Novembre
Notre passage à Paris a été l'occasion d'utiliser notre carte UGC. On se trouve obligé parfois de choisir un film en fonction non seulement de sa qualité mais aussi de l'horaire, de la durée, de la salle, de la distribution... C'est pour toutes ses raisons que nous sommes allés voir Novembre avant de reprendre l'avion pour la Corse.
On angoisse un peu au moment où la salle s'assombrit de se retrouver plongé dans le carnage du 13 novembre. On réalise avec soulagement assez rapidement qu'il n'en sera rien. Le film ne traite que de l'onde de choc qui percute notre république le soir des attentats et les jours suivants. La dramaturgie se déroule depuis le point vue unique de la cellule anti terroriste et cela de la période de 13 au 18 novembre date de l'éradication des derniers djiadistes à Saint-Denis. Cette rigueur permet au spectateur de se glisser dans les coulisses de la BRI et du RAID avec une grande facilité et sans gêne dans les premières actions à mener dans de telles circonstances.
Ce film pourrait ressembler à un remake de 24 heures chrono en troquant la fiction contre la triste vérité du 13 novembre et Kiefer Sutherland contre Jean Dujardin. Mais ce n'est pas le cas. Le scénario est véritablement sauvé par Samia, cette citoyenne qui contacte dès le premier jour le numéro de l'anti terrorisme en leur faisant part de sa conviction de savoir où se cachent les terroristes. 5 jours incroyables entre le 13 et le 18 novembre où l'on passe par tous les états d'âmes et toutes les angoisses en se demandant si la république française parviendra à venger ses enfants. Samia, c'est nous. Une femme vigilante qui dénonce le mal pour protéger nos libertés.

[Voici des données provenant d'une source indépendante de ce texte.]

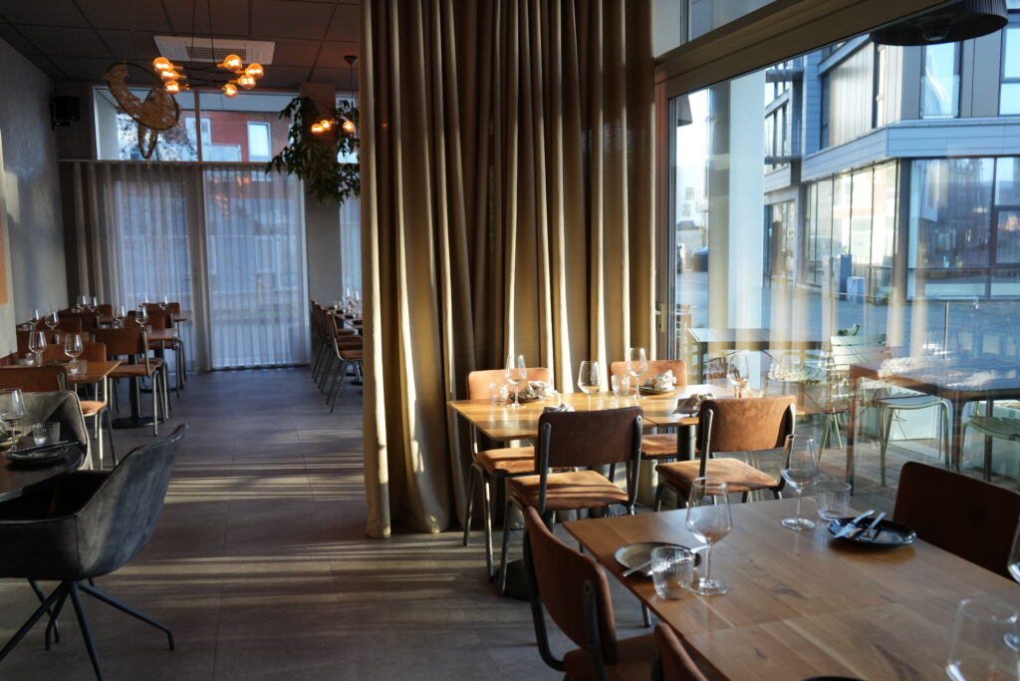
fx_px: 850
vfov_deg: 43.6
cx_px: 510
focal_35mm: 30
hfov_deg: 61.9
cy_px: 340
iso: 800
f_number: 4
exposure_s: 1/160
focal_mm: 30
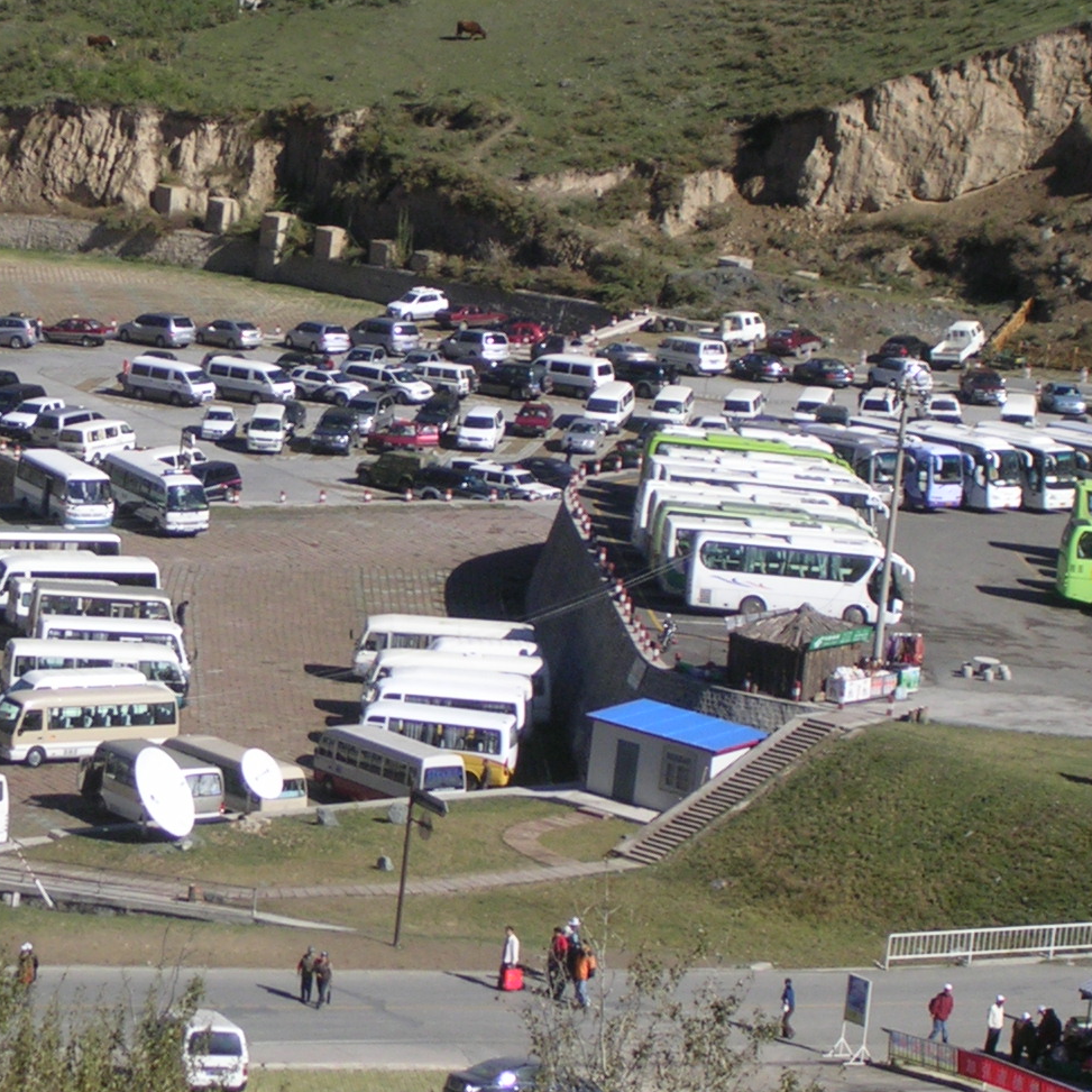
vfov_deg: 8.2
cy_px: 527
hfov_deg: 8.1
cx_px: 77
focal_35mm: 214
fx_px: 7638
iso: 50
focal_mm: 17.4
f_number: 4.9
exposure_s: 1/470
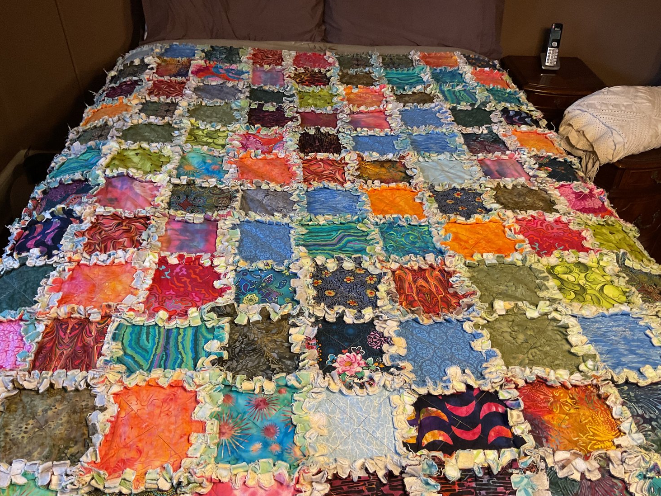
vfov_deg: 46.8
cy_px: 254
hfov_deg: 60.0
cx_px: 340
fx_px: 573
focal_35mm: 30
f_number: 1.8
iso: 125
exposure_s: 1/60
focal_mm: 3
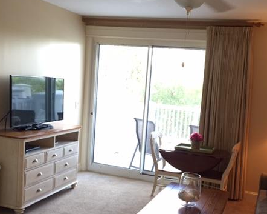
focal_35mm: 41
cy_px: 128
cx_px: 166
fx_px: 324
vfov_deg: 36.3
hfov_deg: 44.5
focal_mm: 4.15
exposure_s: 1/30
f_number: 2.2
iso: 125
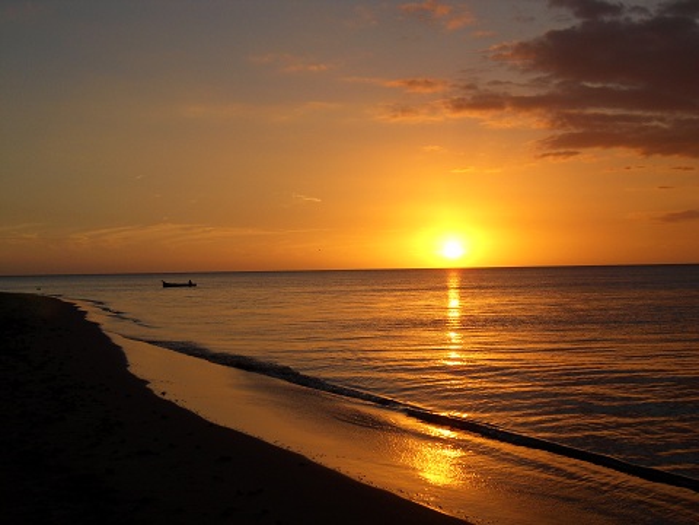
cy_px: 262
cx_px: 350
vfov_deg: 28.0
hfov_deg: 36.8
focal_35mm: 52
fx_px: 1050
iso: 80
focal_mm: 9.1
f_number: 10.1
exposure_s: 1/180
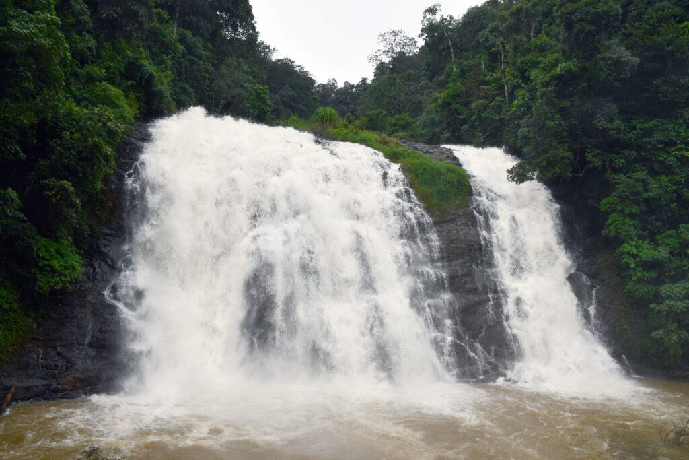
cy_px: 230
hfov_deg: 67.4
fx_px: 517
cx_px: 344
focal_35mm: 27
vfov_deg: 47.9
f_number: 8
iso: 100
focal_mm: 18
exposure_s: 1/250
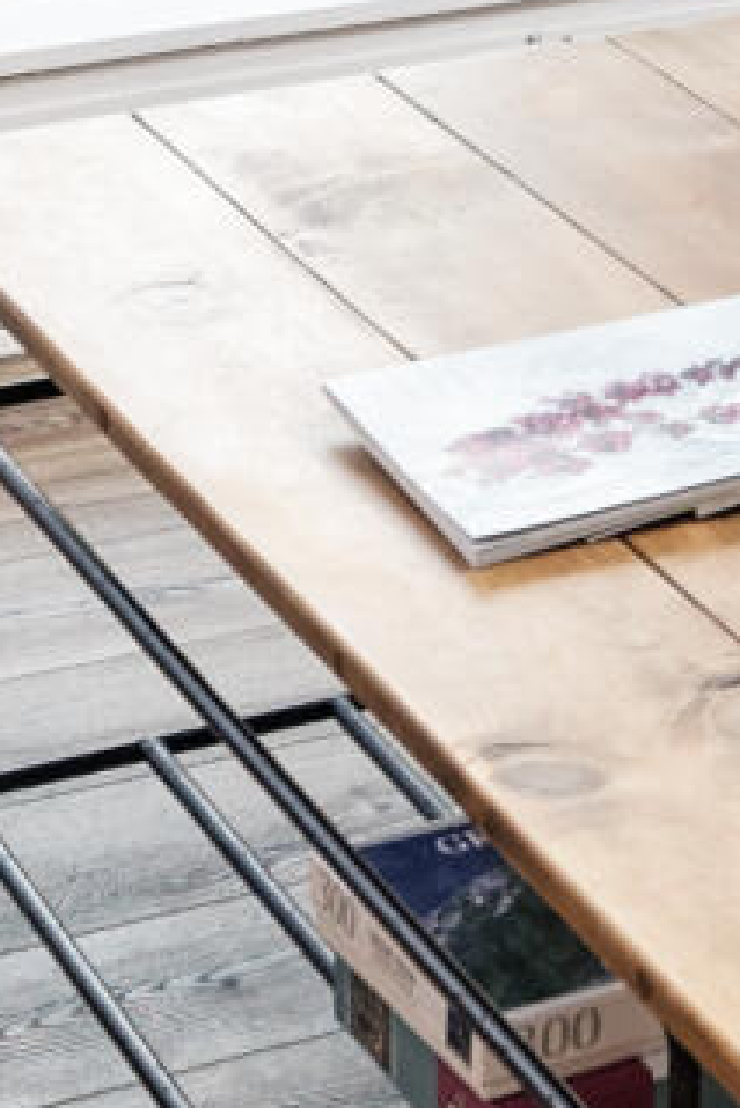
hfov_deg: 8.2
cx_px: 1424
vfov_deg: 11.6
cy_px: -1073
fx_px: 4928
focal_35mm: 160
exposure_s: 1/60
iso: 640
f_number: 7.1
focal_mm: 17
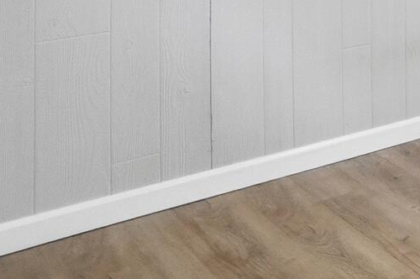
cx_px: 789
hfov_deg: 20.6
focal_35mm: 60
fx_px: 699
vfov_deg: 19.4
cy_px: -153
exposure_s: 1/40
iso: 100
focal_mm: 10
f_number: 4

D'un coté le film démarre sur le fiasco d'une intervention à Athène par la France pour anéantir Abdelhamid Abaaoud à grand renfort de moyen d'espionnage de filature et d'opération coup de point et de l'autre Samia seule vigilante qui nous protège par son civisme. Là où Samia pensait avoir fait son travail après avoir raccroché le téléphone, elle découvre que sa confidence va lui faire prendre des risques bien plus élevés qu'elle ne le souhaitait. Tout citoyen français se retrouve ainsi naturellement dans la peau de Samia. Pour elle c'est évident, les terroristes sont là, il faut les cueillir. De l'autre la cellule anti-terroriste est proche de l'apoplexie. On se régale quand elle est d'abord surprise que l'on ait mis autant de temps à la rappeler alors qu'elle sait pertinemment où sont cachés les hommes les plus recherchés de France. On se rend compte que nous sommes tous détenteurs d'une part infime de liberté qui nous permet un monde libre.
Samia porte le voile dans le film alors que Sonia (le nom de code de la vrai Samia) n'en portait pas elle s'en est indignée et je le comprends. Mais le cinéma à tous les droits. Ce que Sonia ne perçoit pas c'est que Samia est son trône. La tronie (mot néerlandais signifiant visage) est un genre distinctif de l'âge d'or de la peinture néerlandaise qui consiste à peindre le portrait d'une personne qui n'existe pas. Le seul enjeu de ce portrait n'est plus la ressemblance mais de saisir une expression, une volonté d'un personnage imaginaire. Vermeer s'est essayé à cet exercice et son trône le plus célèbre reste sans aucun doute La jeune fille à la perle. D'abord nommée La jeune fille au turban. Ce n'est pas un voile qu'il faut voir dans la représentation de Samia mais bel et bien cet élément exotique qu'est le turban indispensable à la construction du trône de Johannes Vermeer et de Cédric Jimenez.